Evaluation of Antimicrobial-Antibiofilm Activity of a Hydrogen Peroxide Decontaminating System Used in Dental Unit Water Lines
Germano Orrù1, *, Susanna Del Nero2, Enrica Tuveri1, Maria Laura Ciusa1, Francesca Pilia1, Matteo Erriu1, Ginevra Orrù3, Manuele Liciardi3, Vincenzo Piras1, Gloria Denotti1
Identifiers and Pagination:Year: 2010
First Page: 140
Last Page: 146
Publisher ID: TODENTJ-4-140
Article History:Received Date: 13/11/2009
Revision Received Date: 15/2/2010
Acceptance Date: 25/2/2010
Electronic publication date: 20/7/2010
Collection year: 2010
open-access license: This is an open access article licensed under the terms of the Creative Commons Attribution Non-Commercial License (http://creativecommons.org/licenses/by-nc/3.0/) which permits unrestricted, non-commercial use, distribution and reproduction in any medium, provided the work is properly cited.

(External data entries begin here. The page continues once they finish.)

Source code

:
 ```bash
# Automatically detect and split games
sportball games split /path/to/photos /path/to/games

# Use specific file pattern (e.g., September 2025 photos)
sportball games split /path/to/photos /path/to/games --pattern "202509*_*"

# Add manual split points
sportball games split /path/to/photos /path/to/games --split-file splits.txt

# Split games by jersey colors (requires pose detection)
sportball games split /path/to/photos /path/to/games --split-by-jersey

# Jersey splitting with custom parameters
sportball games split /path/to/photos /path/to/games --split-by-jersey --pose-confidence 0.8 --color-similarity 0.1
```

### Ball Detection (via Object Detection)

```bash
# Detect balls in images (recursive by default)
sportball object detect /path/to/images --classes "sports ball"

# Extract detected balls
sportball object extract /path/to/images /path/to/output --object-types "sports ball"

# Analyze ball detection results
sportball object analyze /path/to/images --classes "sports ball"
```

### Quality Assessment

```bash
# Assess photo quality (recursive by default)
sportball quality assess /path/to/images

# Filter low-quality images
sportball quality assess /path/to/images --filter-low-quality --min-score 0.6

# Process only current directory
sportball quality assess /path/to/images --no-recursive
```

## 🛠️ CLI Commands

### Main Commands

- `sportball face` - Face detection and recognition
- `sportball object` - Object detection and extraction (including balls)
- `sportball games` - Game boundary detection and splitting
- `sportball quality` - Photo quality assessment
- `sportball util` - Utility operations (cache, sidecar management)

A dental unit water line (DUWL) equipped with a device designed to automatically and continually flush a bacteriostatic solution of hydrogen peroxide (WHE) and a discontinuous disinfecting system (BIOSTER) was evaluated. In the first instance a preliminary sensitivity test on a large number of microorganisms (bacteria and fungi) was tried with a H2O2 range from 100 to 800 ppm. The bacteria frequently reported in DUWL (including Pseudomonas spp, Streptococcus spp., Staphylococcus spp., E. coli) and some periodontal pathogens showed a minimum inhibitory concentration from 100 to 300 H2O2 ppm (also including M. marinum and C. albicans). However, H2O2 did not show any inhibitory effects against: A. actinomycetemcomitans, C. glabrata C. parapsilos, F. nucleatum, M. micros. In a second step, the DUWL was experimentally infected with S. faecalis, E. coli, P. aeruginosa, S. aureus. After disinfection steps with 3% H2O2, the inhibitory effect on planktonic forms and on sessile biofilm was measured. In a third step, the count of 16S rRNA gene copies by real time PCR at different points of the DUWL described an accrue of bacterial slime in “hot spot” regions characterized by irregular/slow water flux (valves, elbows). However these results suggest that hydrogen peroxide is not only able to inhibit bursts of planktonic bacteria inside the DUWL, but that it could also be effective against sessile biofilm containing heterotrophic microorganisms derived from domestic water line contamination. In addition some oral pathogens could be contaminating and surviving in DUWL.